Despite the significance of cigarette smoke for carcinogenesis, the molecular mechanisms that lead to increased susceptibility of human cancers are not well-understood. In our present study, the oncogenic transforming effects of cigarette smoke condensate (CSC) were examined using papillomavirus-immortalized human bronchial epithelial cells (BEP2D). Growth kinetics, saturation density, resistance to serum-induced terminal differentiation, anchorage-independent growth and tumorigenicity in nude mice were used to investigate the various stages of transformation in BEP2D cells.
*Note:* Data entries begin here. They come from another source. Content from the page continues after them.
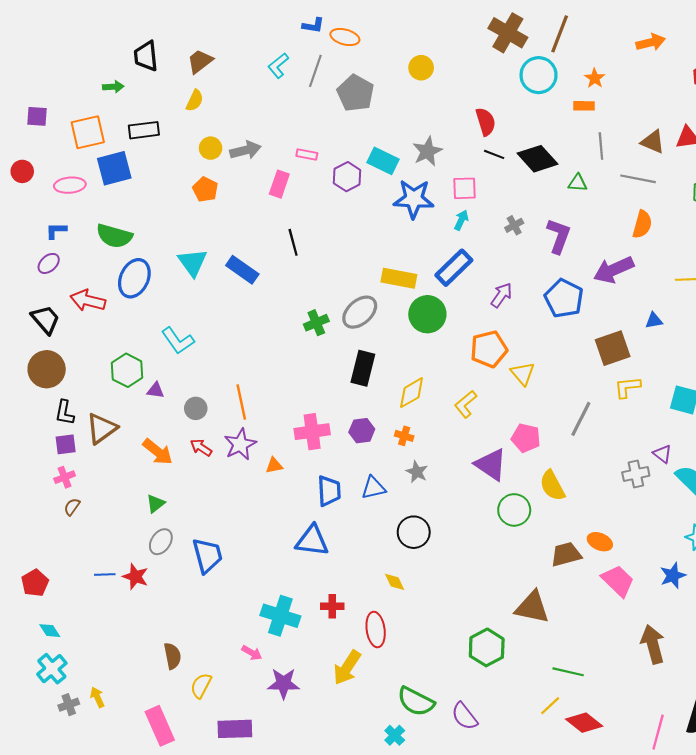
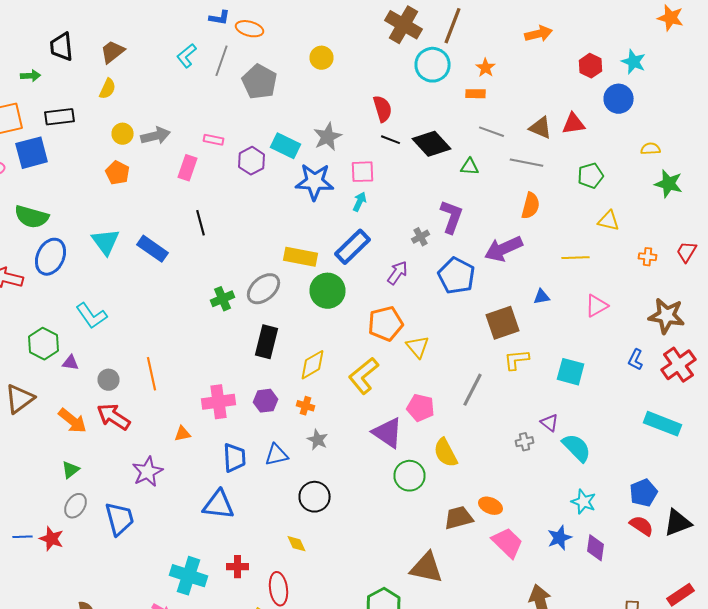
gray line: (601, 146) -> (492, 132), turned -65
gray cross: (514, 225) -> (420, 237), moved
yellow L-shape: (466, 404) -> (364, 376), size x1.4
purple star: (240, 444) -> (148, 472), moved
red arrow: (201, 448) -> (114, 417), size x1.6
gray cross: (636, 474) -> (524, 442), size x0.7

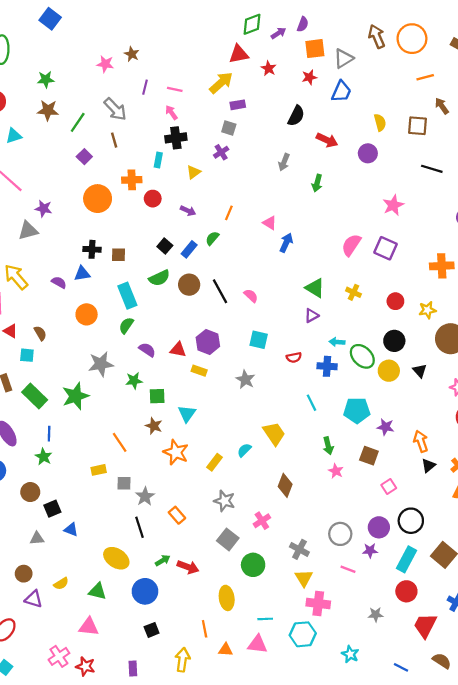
Illumina microarray platforms were used to explore the CSC-induced alteration of global mRNA expression profiles of the earlier period and the advanced stage of CSC-treated BEP2D cells. We showed here that a series of sequential steps arose among CSC-treated immortalized human bronchial epithelial cells, including altered growth kinetics, resistance to serum-induced terminal differentiation, and anchorage-independence growth. In the earlier period of CSC treatment, 265 genes were down-regulated and 63 genes were up-regulated, respectively, and in the advanced stage of CSC treatment, 313 genes were down-regulated and 145 genes were up-regulated, respectively. Notably, among those genes, the expression of some of imprinted genes such as IGF2, NDN, H19 and MEG3 were all silenced or down-regulated in CSC-treated cells. These genes reactivated after 5 μM 5-aza-2-deoxycytidine (5-aza-dC) treatment. These results demonstrated that long-term treatment of human bronchial epithelial cells with CSC may adversely affect their genetic and epigenetic integrity and lead to further transformation.